Top of TEXT BLOCK
(1) Field of the Invention
The present invention relates to a packet transfer apparatus and, more particularly, to a packet transfer apparatus connecting a plurality of broadcast segments allowing movement of communication terminals among the segments.
(2) Description of the Related Art
In an IP network, for example, a plurality of broadcast segments constructed by the Ethernet (registered trademark) or the like are connected to each other via a packet transfer apparatus called an L3 switch or a router. In this case, each of the broadcast segments corresponds to a network unit generally called a subnetwork.
The address of each subnetwork is expressed as, for example, “192.168.0.0/24”. A numerical sequence “192.168.0.0” expresses the value of an address part of 32 bits and the value of address bits is described in a decimal of 0 to 255 on a byte unit basis The 32-bit address part is comprised of a first bit group indicative of the address of the subnetwork and a second bit group indicative of a host address. The numerical value “24” after the slant mark denotes the number of bits of a subnet mask.
In the example, the value “192.168.0” of upper 24 bits (three bytes) of the address part specified by the subnet mask denotes the subnetwork address and the lowest one byte indicates the host address. The host address is used as an identifier of each of terminals belonging to a subnetwork. When an IP packet is received from a subnetwork, the router recognizes the destination subnetwork from the subnetwork address part of the destination IP address included in an IP header and transfers the received packet to an output port corresponding to a segment connected to the destination subnetwork.
To each terminal, an IP address having, in its upper-bits part, the same address value as that of the subnetwork to which the terminal is connected is assigned. When the terminal moves from a home subnetwork to another subnetwork, the IP address of the terminal has to be changed. For example, in the case where the Ethernet is used for a data link layer, the subnetwork corresponds to a broadcast segment of the Ethernet. Therefore, when a terminal moves from one broadcast segment to another broadcast segment, the IP address of the terminal has to be changed.
Bottom of TEXT BLOCK
Top of RECORD EXTRACTS
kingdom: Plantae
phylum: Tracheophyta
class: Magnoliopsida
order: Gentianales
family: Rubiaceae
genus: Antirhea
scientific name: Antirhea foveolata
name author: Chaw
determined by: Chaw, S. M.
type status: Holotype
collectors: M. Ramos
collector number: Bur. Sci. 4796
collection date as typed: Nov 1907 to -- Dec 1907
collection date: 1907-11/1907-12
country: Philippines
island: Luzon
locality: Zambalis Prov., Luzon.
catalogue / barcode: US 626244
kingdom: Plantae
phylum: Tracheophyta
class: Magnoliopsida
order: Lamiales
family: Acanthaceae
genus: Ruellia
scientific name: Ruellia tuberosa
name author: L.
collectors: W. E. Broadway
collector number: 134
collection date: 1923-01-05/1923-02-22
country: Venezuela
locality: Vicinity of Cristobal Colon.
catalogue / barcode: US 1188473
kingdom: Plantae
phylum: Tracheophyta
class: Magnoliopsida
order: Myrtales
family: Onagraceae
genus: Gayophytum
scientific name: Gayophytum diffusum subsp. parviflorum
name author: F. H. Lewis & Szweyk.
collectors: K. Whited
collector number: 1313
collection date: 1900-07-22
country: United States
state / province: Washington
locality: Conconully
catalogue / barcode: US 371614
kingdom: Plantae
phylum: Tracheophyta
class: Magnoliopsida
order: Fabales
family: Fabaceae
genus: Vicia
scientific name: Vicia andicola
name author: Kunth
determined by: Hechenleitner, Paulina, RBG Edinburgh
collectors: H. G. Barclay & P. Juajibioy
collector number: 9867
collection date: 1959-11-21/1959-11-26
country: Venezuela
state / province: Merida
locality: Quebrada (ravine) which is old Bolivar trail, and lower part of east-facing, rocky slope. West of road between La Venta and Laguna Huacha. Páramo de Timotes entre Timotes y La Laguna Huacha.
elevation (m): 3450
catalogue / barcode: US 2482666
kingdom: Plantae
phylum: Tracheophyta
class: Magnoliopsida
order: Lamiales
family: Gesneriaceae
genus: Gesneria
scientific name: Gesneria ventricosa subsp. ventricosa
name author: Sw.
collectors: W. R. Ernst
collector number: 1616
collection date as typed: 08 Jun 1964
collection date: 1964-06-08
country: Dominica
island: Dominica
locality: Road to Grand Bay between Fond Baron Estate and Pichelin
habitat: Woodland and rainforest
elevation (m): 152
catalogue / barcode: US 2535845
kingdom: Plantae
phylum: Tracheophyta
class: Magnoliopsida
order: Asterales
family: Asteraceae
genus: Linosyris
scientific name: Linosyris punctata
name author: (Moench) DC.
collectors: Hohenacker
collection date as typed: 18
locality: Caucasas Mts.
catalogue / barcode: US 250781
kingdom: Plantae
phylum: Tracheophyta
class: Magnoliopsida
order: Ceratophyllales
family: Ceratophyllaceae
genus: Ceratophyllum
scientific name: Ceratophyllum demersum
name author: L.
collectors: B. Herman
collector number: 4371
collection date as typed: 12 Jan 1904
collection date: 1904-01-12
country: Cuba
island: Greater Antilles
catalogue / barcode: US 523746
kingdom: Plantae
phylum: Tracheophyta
Bottom of RECORD EXTRACTS
ASSIGNED TASK 1:
In the text on the packet transfer apparatus, what does the numerical value "24" after the slant mark denote?
ASSIGNED TASK 2:
Pick up the text on the packet transfer apparatus after its last sentence and continue it.

OUTPUT 1:
It denotes the number of bits of a subnet mask.

OUTPUT 2:
Usually, the subnetwork is defined in consideration of requirements on network management such as separation of traffic and security. For example, in many cases, a subnetwork is defined for each room or floor of an office building and used as an independent broadcast segment. In recent years, laptop personal computers and mobile terminals being small, light, and easy-to-carry are spread as terminals of an IP network. Further, as a wireless LAN is becoming practically used, it is becoming easier to connect a mobile terminal to a network at a movement destination of a terminal user.
Under such circumstances, there is an increasing demand for communication service such that each terminal is allowed to move among subnetworks (or broadcast segments) without changing the terminal IP address and the terminal user can easily use a network at a destination. To facilitate use of a network at a destination of a terminal user, there are known, for example, following network configurations.
(1) A network configuration in which the scale of a subnetwork (broadcast segment) is enlarged and the range of a terminal movement, for example, the whole area of an office building is covered by one subnetwork. In this configuration, a plurality of radio access points are located in the same subnetwork.
According to the network configuration, since each terminal can be connected to the same subnetwork at every destination, it is unnecessary to change the terminal IP address and the IP address of a default router. In the configuration, however, since all of terminals are connected to the same broadcast segment, traffic is concentrated on the same network and it causes a problem such that an available bandwidth for each terminal becomes short. In addition, broadcast traffic reaches all of terminals, so that assurance of security is insufficient.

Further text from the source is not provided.